Monday, April 6, 2009

Find Your Own Road

'Find your own road'. That was a 1995-96 Saab advertisement slogan featuring a series of different cartoon ads appealing to your secret desire to break out of the mold and proudly display your unique individuality (preferably by purchasing a Saab).

While I admit to being more of a Volvo girl myself (I have a certain affinity for the old 'they're-boxy-but-they're-good' station wagons as they hold some very dear childhood memories of being sandwiched in a wagon full of kids being driven to the beach in the summer time), there's something very catchy about the Saab cartoons with their fluid movement and that jazzy background music urging you to dare to be yourself, and...to dare to buy a Saab.

Tuesday, March 17, 2009

'Tis So Good...In Memoriam

It is like a large bag filled with my favorite Saturday candy. So delicious. I know, I'm a slow reader, but it's not like I have a lot of time on my hands. However, since I got into this book, it's kept me well entertained and intrigued. The book? 'The Girl With The Dragon Tattoo' by Stieg Larsson.

I find it somewhat ironic that I'm reading the translated into English version of a Swedish book. I love reading books in original Swedish. But, in this case, I made an exception as I was so excited that a contemporary Swedish author is sufficiently appreciated to be sold as an international best seller and found in pretty much any American bookstore.

Anyhow, the novel sucked me in right away and I was hooked! The story spins off into two separate tales...one about the girl with the dragon tattoo, whose character I find fascinating and deeply alluring...and one about an investigative journalist hired to research an old mysterious disappearance and simultaneously write a biography about a famous financier family. Each tale is sufficiently intriguing on its own, but I was so curious to figure out how the two would eventually connect...

...And, the pieces just fell into place! It is so exciting. I think I will pause here and go for a run to savior the moment.

In Memoriam: Stieg Larsson, 1954-2004. Thank you for sharing your gift. Your writing is amazing.

Sunday, March 8, 2009

Captured Beauty

Two of my all time favorite movie scenes: American Beauty and 300.

Monday, February 23, 2009

Pixie Dust and Galapagos

Sometimes, when you least expect it, you stumble across the most magical of times.
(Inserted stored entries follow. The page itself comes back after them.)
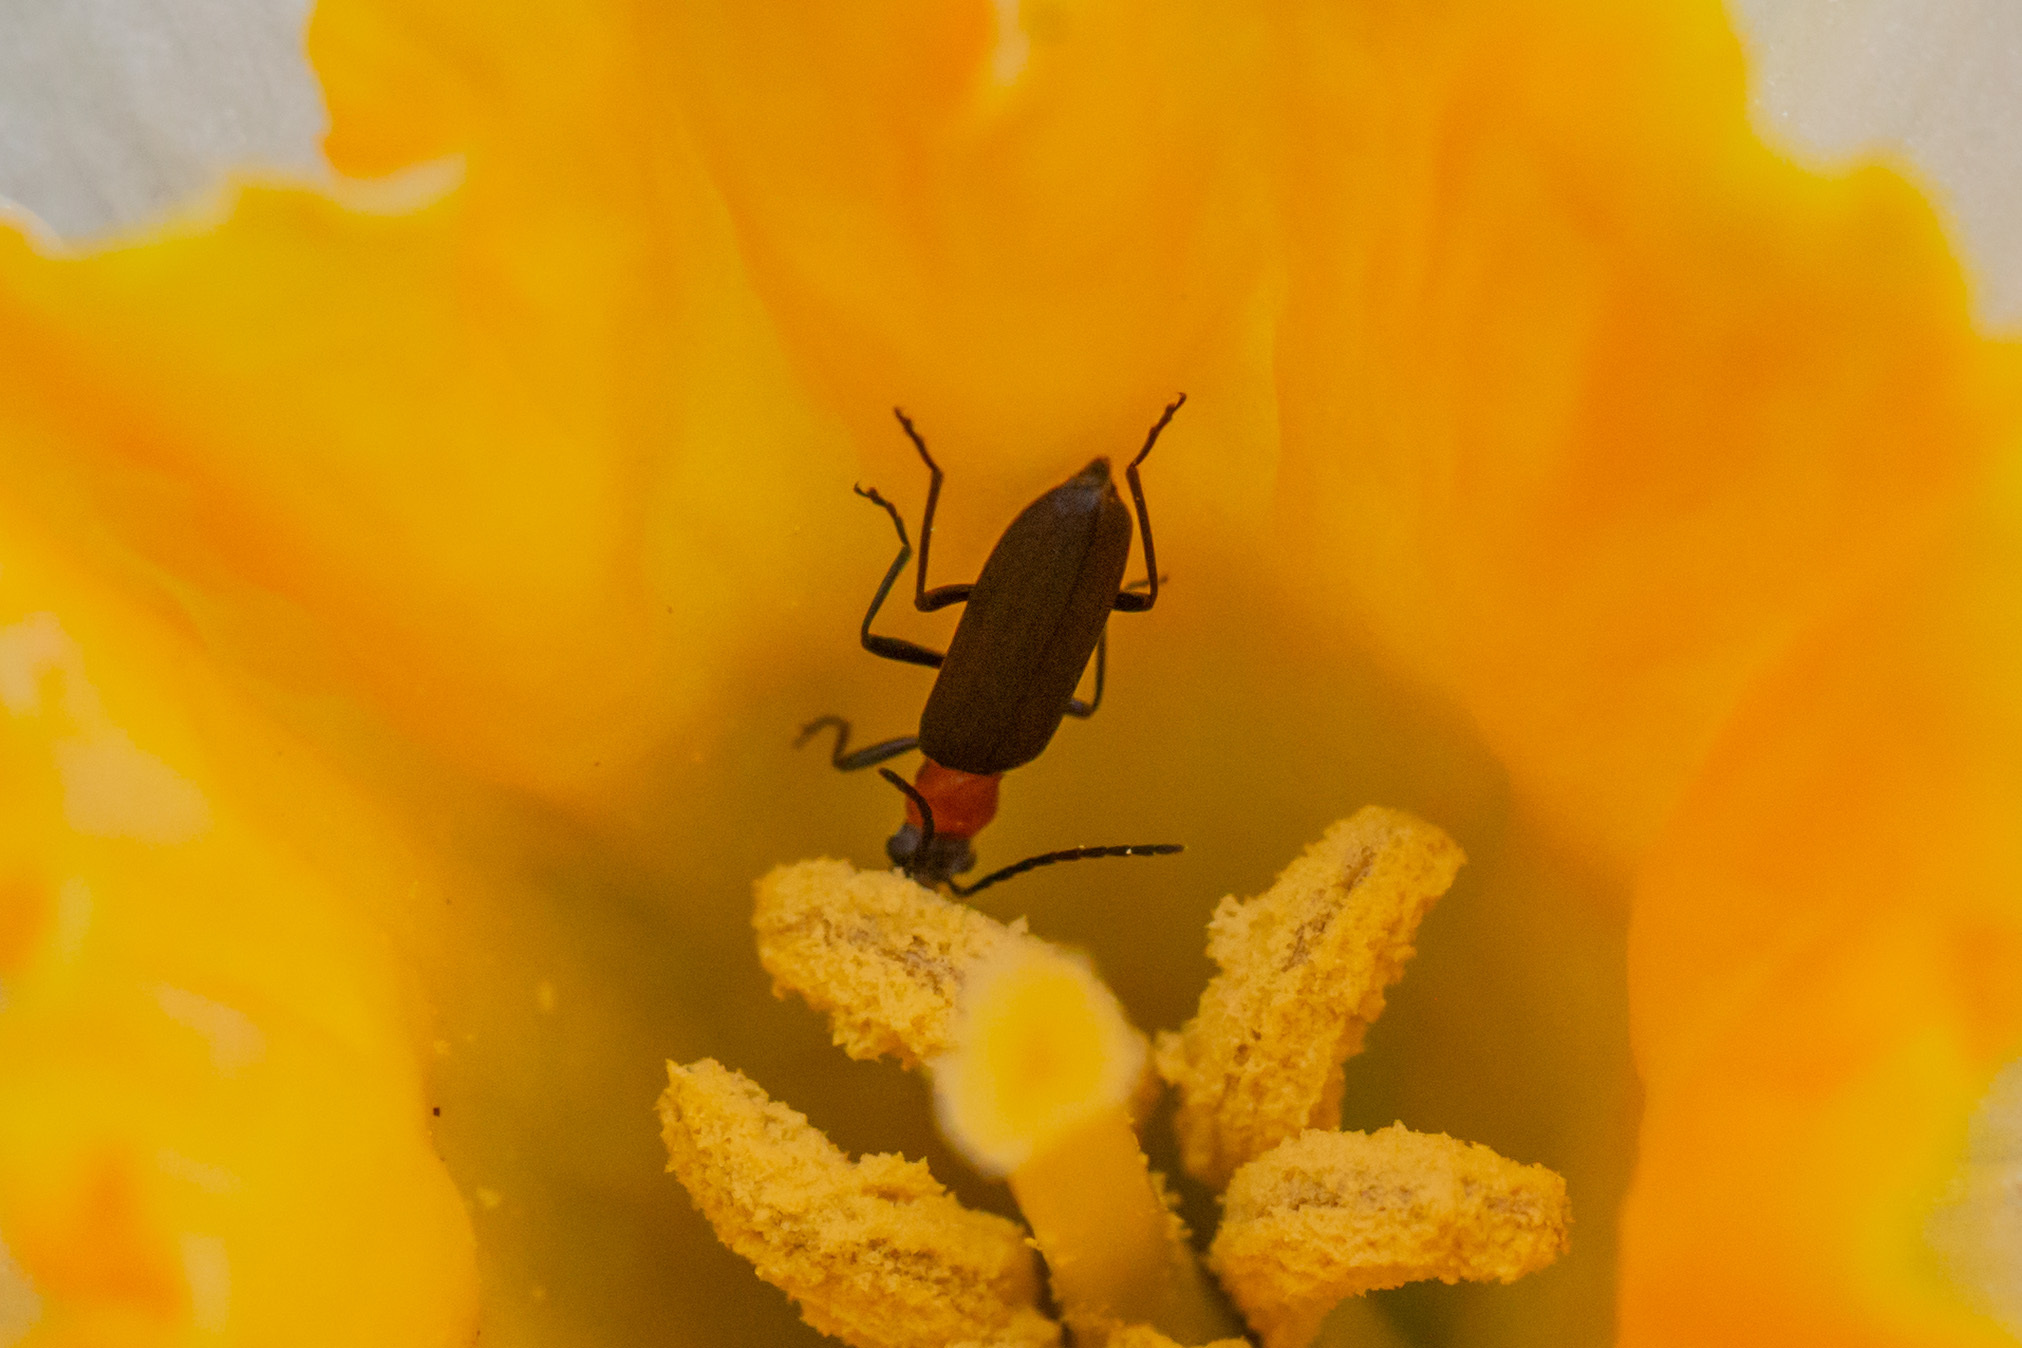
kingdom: Animalia
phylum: Arthropoda
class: Insecta
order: Coleoptera
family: Oedemeridae
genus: Ischnomera
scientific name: Ischnomera
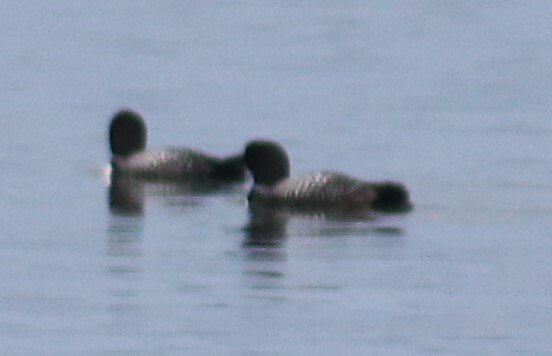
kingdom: Animalia
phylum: Chordata
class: Aves
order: Gaviiformes
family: Gaviidae
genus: Gavia
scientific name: Gavia immer
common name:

Such was the case on Friday, when I briefly felt as if the universe was my stage upon which I danced to the rhythm of my heart. However, the moment was elusive and the dance over long before midnight. But while I danced in an enchanted forest of curious exploration, pixie dust fell from the sky. Sparks flew.
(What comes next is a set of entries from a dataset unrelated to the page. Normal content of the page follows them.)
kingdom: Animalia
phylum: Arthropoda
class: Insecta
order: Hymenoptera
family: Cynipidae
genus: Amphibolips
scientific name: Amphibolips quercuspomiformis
Then reality rushed in, and with its harsh and bony fingers, it pried the magic away. But, in the frenzy of the dance, some of the pixie dust was caught in my hair and left on my skin. From its remnants I can sense a glimmer of hope for the future...Galapagos!

Tuesday, January 27, 2009

Oh, The Juxtaposition

It is interesting the items that end up getting mixed together when you move. In one arm you're carrying a box of shoes and in the other, a case of beer. Your plants and a bag of toiletries. A box of books and a bag of towels. Your purse collection loaded in your arms with bags of pasta and cereal dangling below. As I was carrying yet more stuff from my old place to the new place this evening, I could not help but reflect on the interesting juxtaposition of items when you move. How did my glasses, cups, and coffee mugs end up getting carried into the new place along with my socks and underwear?
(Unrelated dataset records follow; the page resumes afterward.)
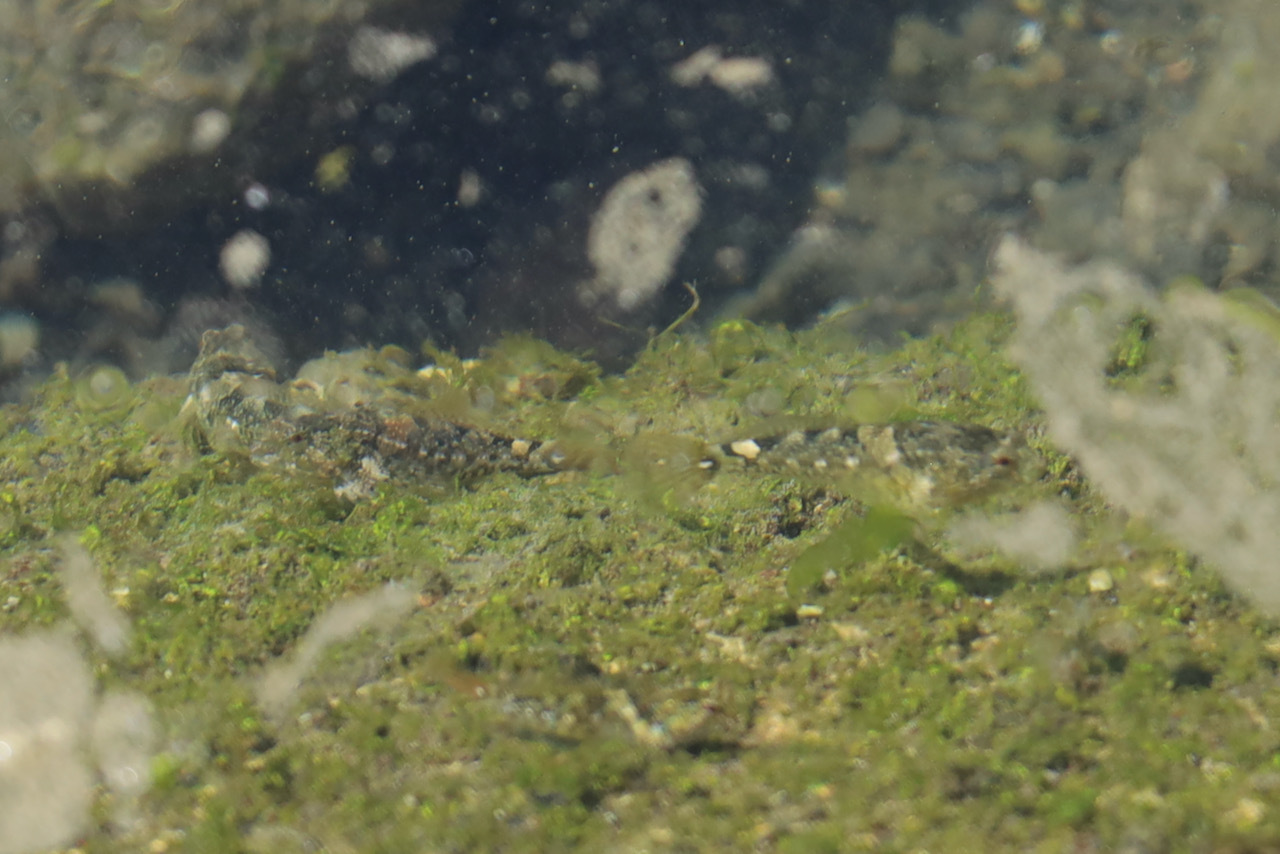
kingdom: Animalia
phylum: Chordata
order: Scorpaeniformes
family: Cottidae
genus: Oligocottus
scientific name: Oligocottus maculosus
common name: Tidepool sculpin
For a relatively organized person, you'd think I'd have some kind of rhyme, reason, or strategy to this whole moving thing. Alas, no. The object has just been to carry as much as I've been able to at a time; saving the items I use daily for last. But, the thing I find most interesting of all is how much stuff I have accummulated. The place I currently live in is pretty darn small. In fact, it is not much larger than some people's walk in closets. Hence, the small size effectively puts a limit on how much stuff I have been able to keep on hand. It is thus a complete mystery to me how I've accummulated so much stuff or where it has all been hiding.